◆ ABOUT THIS TASK
From the line with "Use a soil testing" to the final line of the records, reproduce every line exactly and only those lines.

◆ PROVIDED DATA
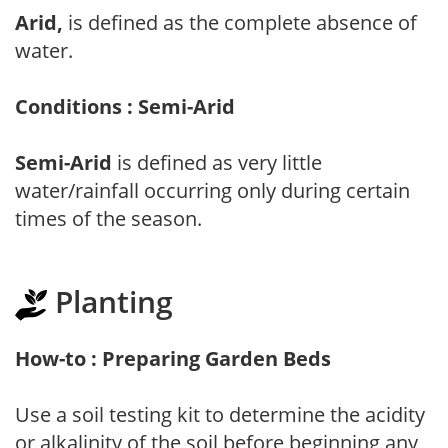
Arid,
is defined as the complete absence of
water.
Conditions : Semi-Arid
Semi-Arid
is defined as very little
water/rainfall occurring only during certain
times of the season.
Planting
How-to : Preparing Garden Beds
Use a soil testing kit to determine the acidity
or alkalinity of the soil before beginning any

◆ RESULT
Use a soil testing kit to determine the acidity
or alkalinity of the soil before beginning any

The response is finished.